La psico-oncologa del tributo di Allevi dice anche: “Allevi mostra come sia possibile trascendere la crisi di una malattia seria così da accedere ad una differente prospettiva sulla vita che paradossalmente apre la mente a nuovi orizzonti e aggiunge umanità e valore ai giorni”. Non per tutti però la malattia equivale a vedere il ‘bicchiere mezzo pieno’. A tal proposito infatti la psico-oncologa precisa come a questa visione “alcune persone ci arrivano da sole per una capacità personale, altri invece non ce la fanno, presentano una sofferenza emozionale da moderata a grave. È importante sapere che si può essere aiutati da efficaci interventi specialistici psico-oncologici– ribadisce l’esperta- oggi una realtà in molti servizi pubblici di oncologia ed ematologia. Certo la malattia è meglio non averla, ma se capita può ‘costringere’ ad una riflessione profonda sul senso dell’esserci, sulle relazioni, sul futuro per offrire opportunità di cambiamenti esistenziali, come spesso capita nei momenti di crisi. In letteratura tutto questo processo si chiama con un temine che è quello ‘crescita post traumatica’, una reazione ‘positiva’ ad un evento traumatico che invece che annientare fa diventare chi lo vive un essere umano più ricco e forse anche migliore”.

Allevi sul palcoscenico dell’Ariston usa la parola ‘guerriero’ come ‘reazione’ alla malattia… “C’è chi ‘ama’ usare la parola ‘guerriero’- precisa Costantini- perché rende l’idea della resistenza ad un invasore a cui non ci si deve arrendere, dello sforzo di contrastare il senso di impotenza che può scaturire dalla malattia. Il rischio di usare questa parola sta nel fatto che in ogni guerra, anche il più coraggioso dei guerrieri, può soccombere. Allora- ripete- l’importante è non sentirsi sconfitti. Attenti a usare dunque questo termine. Allevi ha citato la parola ‘guerriero’ perché evidentemente corrisponde al suo sentire, alla sua esperienza maturata in questi due anni di malattia”.

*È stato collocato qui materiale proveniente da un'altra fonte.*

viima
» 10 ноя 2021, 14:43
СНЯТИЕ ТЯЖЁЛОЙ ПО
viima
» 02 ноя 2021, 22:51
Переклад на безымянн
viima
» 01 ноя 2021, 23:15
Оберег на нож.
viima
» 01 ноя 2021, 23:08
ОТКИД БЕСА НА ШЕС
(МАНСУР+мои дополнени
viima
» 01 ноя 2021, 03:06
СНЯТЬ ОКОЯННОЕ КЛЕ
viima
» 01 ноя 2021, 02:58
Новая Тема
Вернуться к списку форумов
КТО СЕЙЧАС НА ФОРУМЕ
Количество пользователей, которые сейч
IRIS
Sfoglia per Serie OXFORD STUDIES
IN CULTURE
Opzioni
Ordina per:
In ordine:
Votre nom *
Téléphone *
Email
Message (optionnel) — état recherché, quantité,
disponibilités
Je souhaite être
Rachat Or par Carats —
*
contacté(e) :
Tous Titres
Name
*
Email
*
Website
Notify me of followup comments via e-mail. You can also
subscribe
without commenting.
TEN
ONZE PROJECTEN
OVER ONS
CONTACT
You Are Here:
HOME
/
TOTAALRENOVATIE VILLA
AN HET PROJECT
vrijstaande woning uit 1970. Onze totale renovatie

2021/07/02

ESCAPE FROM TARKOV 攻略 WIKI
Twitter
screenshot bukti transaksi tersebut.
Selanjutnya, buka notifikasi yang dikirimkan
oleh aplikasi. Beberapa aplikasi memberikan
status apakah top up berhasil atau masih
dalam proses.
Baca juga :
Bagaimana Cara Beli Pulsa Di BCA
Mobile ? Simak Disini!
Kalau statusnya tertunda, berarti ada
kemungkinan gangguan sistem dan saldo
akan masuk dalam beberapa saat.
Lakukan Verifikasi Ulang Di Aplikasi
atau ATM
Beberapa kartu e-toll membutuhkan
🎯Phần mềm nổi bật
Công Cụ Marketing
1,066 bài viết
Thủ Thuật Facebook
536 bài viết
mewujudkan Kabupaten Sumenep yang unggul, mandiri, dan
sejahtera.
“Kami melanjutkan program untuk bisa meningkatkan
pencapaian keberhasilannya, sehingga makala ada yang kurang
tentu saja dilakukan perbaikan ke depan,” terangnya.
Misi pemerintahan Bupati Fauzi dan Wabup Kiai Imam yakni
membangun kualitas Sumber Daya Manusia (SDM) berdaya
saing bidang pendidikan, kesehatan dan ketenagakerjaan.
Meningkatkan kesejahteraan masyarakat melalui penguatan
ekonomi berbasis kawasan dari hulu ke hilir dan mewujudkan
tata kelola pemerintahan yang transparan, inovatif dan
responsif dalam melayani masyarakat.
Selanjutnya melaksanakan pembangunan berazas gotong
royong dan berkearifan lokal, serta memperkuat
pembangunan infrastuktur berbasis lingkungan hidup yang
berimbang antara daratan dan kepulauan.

Se la parola guerriero può essere un termine scivoloso la persona che si confronta con la malattia e cerca di portare avanti con dignità la sua esistenza personale, relazionale e lavorativa, come si può definire? “Si tratta certamente di un essere umano coraggioso– risponde sicura la psico-oncologa- Io ho sempre rispettato dei miei pazienti il coraggio con cui affrontano le prove fisiche, relazionali e psicologiche che la malattia comporta. A volte il coraggio se uno non ce l’ha bisogna darglielo e aiutare a trovarlo. Io non so se Allevi abbia affrontato la malattia da solo, o abbia ricevuto aiuto dai familiari, dal personale curante o da uno psicologo esperto. Certo è un esempio di valore e di speranza per altri pazienti. In ogni caso credo sia importante far sapere alle persone che se da soli non si riesce a sostenere un peso del genere, è necessario parlare con il proprio oncologo o ematologo e chiedere se esiste nella struttura un servizio di psico-oncologia cui rivolgersi per assistenza psicologica nel percorso di cura”.

Nonostante tutto l’argomento tumore è ancora molto scomodo, ma stiamo andando avanti anche a livello legislativo. Infatti, fa sapere in conclusione l’esperta che “la Regione Lazio il 6 febbraio scorso ha presentato in una Conferenza a Roma la proposta di legge n 119 del 1 dicembre 2023 a firma Roberta Della Casa, per l’istituzione dell’assistenza psicologica al paziente oncologico e onco-ematologico nel servizio sanitario regionale, una legge che grazie anche a percorsi formativi mira a garantire a tutti i pazienti e ai loro familiari in carico a servizi di oncologia, ematologia e ricoverati in Hospice o servizi di cure palliative del Lazio, la possibilità di accedere a cure psico-oncologiche specialistiche. Una proposta di legge equa ed attesa che immagino sicuramente verrò approvata a brevissimo”.